ON BEING SANE IN INSANE PLACES


From People's Almanac 1975

In an experiment later written up as “On Being Sane in Insane Places,” D. L. Rosenhan, of Stanford University, and 8 associates (3 women, 5 men) voluntarily entered 12 mental institutions. They complained to staff psychiatrists of hearing voices which said “hollow,” empty,” or “thud.” They reported no other symptoms.

The “patients” were chosen for the experiment on the basis of being normal every-day people and they represented a wide range of occupations, from housewife to artist to pediatrician. After being admitted to the hospitals, all pseudo-patients told the staff that their symptoms had disappeared, and all acted normally.

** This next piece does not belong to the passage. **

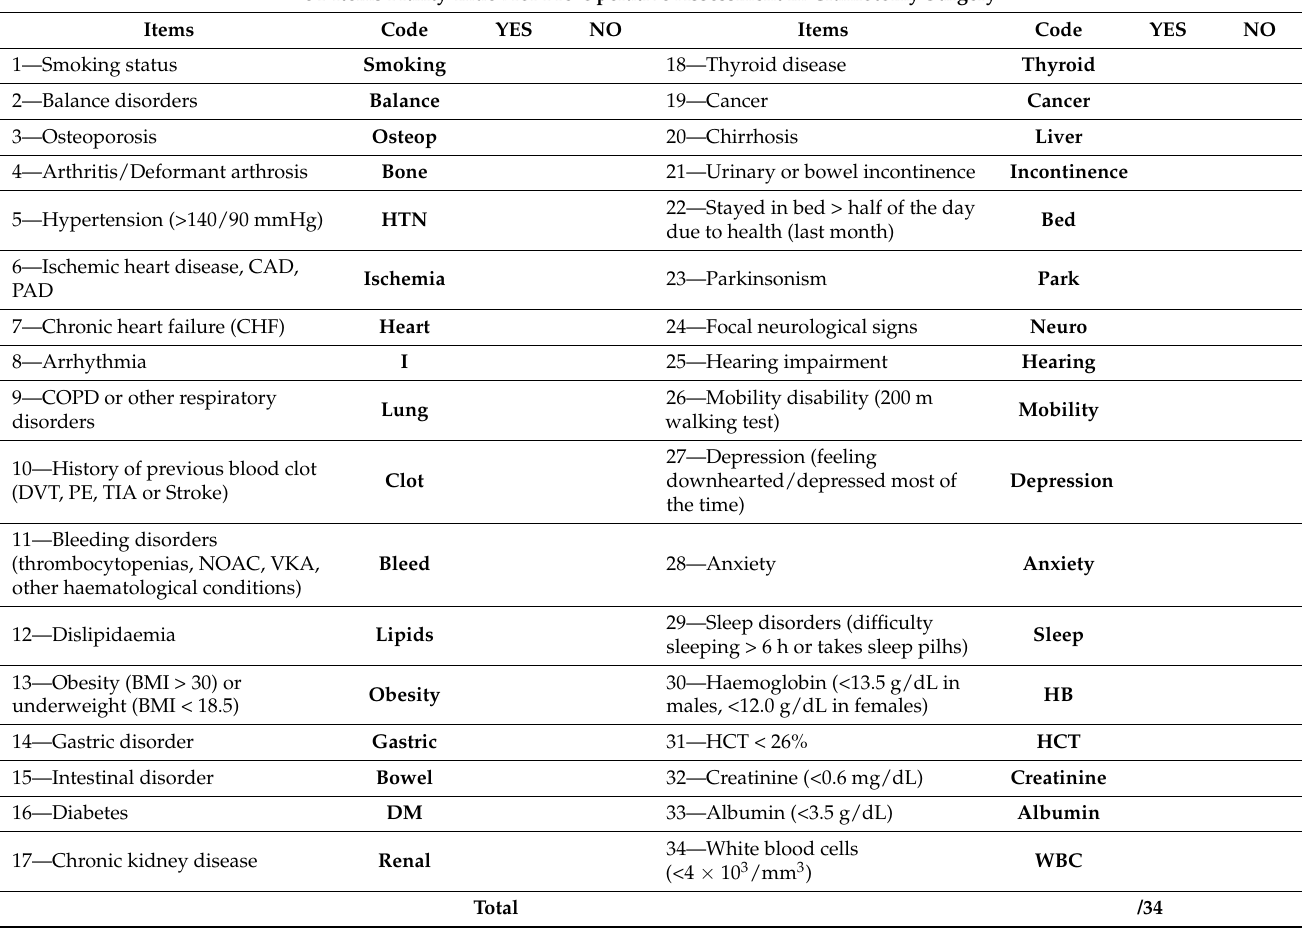
Table 1. Frailty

In trials in 12 different hospitals, it took pseudo-patients between 7 to 52 days to be released. In almost all cases, they were discharged with diagnoses of “schizophrenia in remission”; not once were they discharged as being sane.

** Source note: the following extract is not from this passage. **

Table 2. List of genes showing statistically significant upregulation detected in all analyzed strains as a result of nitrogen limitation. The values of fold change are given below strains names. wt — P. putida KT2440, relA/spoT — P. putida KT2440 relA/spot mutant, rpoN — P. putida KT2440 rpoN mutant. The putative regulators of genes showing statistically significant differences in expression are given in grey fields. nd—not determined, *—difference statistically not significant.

Upon reading these astounding facts, one might assume that the experiments were conducted in hospitals chosen for inadequate or incompetent staff or overcrowding. This was not the case. Most of the hospitals tested were funded by the local. State, or Federal Government, and several were considered excellent. They varied as to newness and number of staff, though one well-staffed, expensive, and modern hospital was included in the test. Results were no different there.

Once the pseudo-patients were in the mental hospitals, they observed many enlightening facts about what happens to a person when people think he is crazy. They found that patients were considered less than human and were treated as though they were invisible. Often they would address staff with simple questions such as asking when a given doctor would be in, and they would be totally ignored, with the staff member walking straight past them, or would receive a curt non-reply like “Hello, how do you feel today?”

There was little privacy or activity allowed the patients, but when disorders arose from these stultifying conditions they were attributed to the patient’s “disease.” Many pseudo-patients took notes of their observations, first secretly and then openly when they found that nobody cared. One nurse, commenting on her patient’s “psychosis,” mentioned his “compulsive note-taking behavior.” Another pseudo-patient overheard a staff psychiatrist complaining about patients “oral acquisitiveness” in lining up in the cafeteria lounge a half hour before lunch. The good doctor overlooked the fact that in the hospital there was nothing else to do.

Treatment was minimal. Drugs replaced a doctor’s time. All pseudo-patients combined were given 2,100 pills, which they, like many real patients, discarded.

An interesting sidelight to the experiment was the fact that although not one psychiatrist, nurse, or attendant suspected the hoax, 35 patients of the 118 residing in admittance wards with the experimenters suspected they were faking. “You’re not crazy, you’re some journalist (or professor) checking up on conditions here,” was heard over and over again.

To verify these disturbing findings, the researchers notified a leading teaching hospital that in a given 5-month period, one or 2 pseudo-patients would attempt to gain admission to their hospital. The hospital staff was well acquainted with the experiment. Of 193 patients admitted during the 3-month period, 41 were alleged to be pseudo-patients by staff members, including 23 by psychiatrists with the greatest amount of training.

Actually, not one pseudo-patient presented himself during that period.